The eroding state support for higher education has local lawyer and well-known blogger Matt Jerzyk asking, Where's the outrage?
"Our state politicians are a bunch of cowards. They want to say they're not raising our taxes, but the reality is, for the majority of the middle class, taxes are going up: gas taxes, fees," Jerzyk says. "To be able to go to a Rhode Island college, you're now going to see a huge increase. Our leaders lack the political courage to say, 'We need to cut other things and make our students the first priority.' The governor's office and the legislature are the first to blame. These people need to be held accountable. Nowhere have I read that these emergency hikes are an outrage."
Purtill, of the NEA, agrees that state leaders must do more to recognize the connection between a strong economy and a well-educated labor force.
"When you talk about economic development, it starts with a highly educated population," Purtill says. "When you get to the point that Rhode Island kids can't afford to go to URI, CCRI, or RIC, there's a problem. One of the greatest things about RIC and CCRI especially is that they were supposed to be affordable. We can't let students that want to go to college become unable to afford it. I don't know how you let that happen."
The NEA has long been concerned about the dwindling state aid to the colleges and is planning to strongly oppose any additional aid cuts, Purtill says.
"We certainly don't support the governor's cuts to higher ed," Purtill says. "I see CCRI, for example, as a gem of Rhode Island because it provides everyone an opportunity to access higher education. But as these costs keep going up, it's going to be harder for Rhode Island kids to afford college."
Advocates say that the state's undocumented immigrant teenagers, in particular, have the hardest time affording college because they don't qualify for in-state tuition.
State Representative Grace Diaz (D-Providence) wants to change that. She's proposing the Student Equal Opportunity Act, which would allow students who graduate from Rhode Island high schools to be eligible for in-state tuition, regardless of their immigration status, so long as they become legalized. Critics have assailed the idea as giving a "free ride" to illegals.
Jerzyk, who has written blog posts supporting Diaz's bill, says it's shameful to deny Rhode Island high school graduates an affordable college education. Undocumented students from Providence's poorest neighborhoods aren't likely to be able to afford international-student tuition rates or the cost of attending college outside Rhode Island. Jerzyk says he knows of high school valedictorians who had to choose a low-wage job over college classes because their immigration status proved an insurmountable barrier.

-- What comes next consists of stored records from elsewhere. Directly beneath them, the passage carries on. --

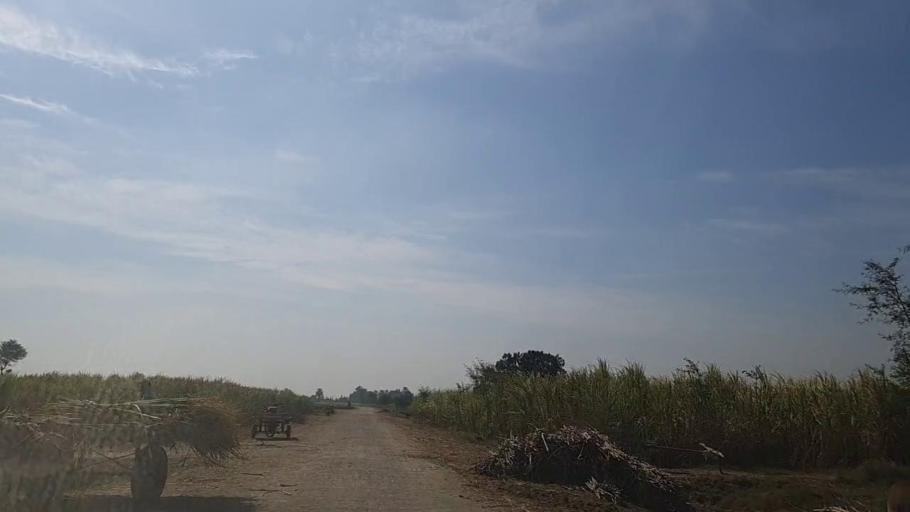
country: PK
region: Sindh
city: Mirpur Khas
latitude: 25.4741
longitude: 68.9640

"We as a state have a choice: We can choose to ignore them or support their path to college," Jerzyk says. "The great driving force of both the Rhode Island and the country's economy for the last 200-plus years has been the vision and entrepreneurial passion of the immigrant class. These are the kinds of students who could be the face of the renewable-energy revolution, the information-technology revolution, the builders of underwater turbines. We can take that passion and we can ignite it, or we can contain it and these students will be an anchor on the state. It's up to our state government to decide."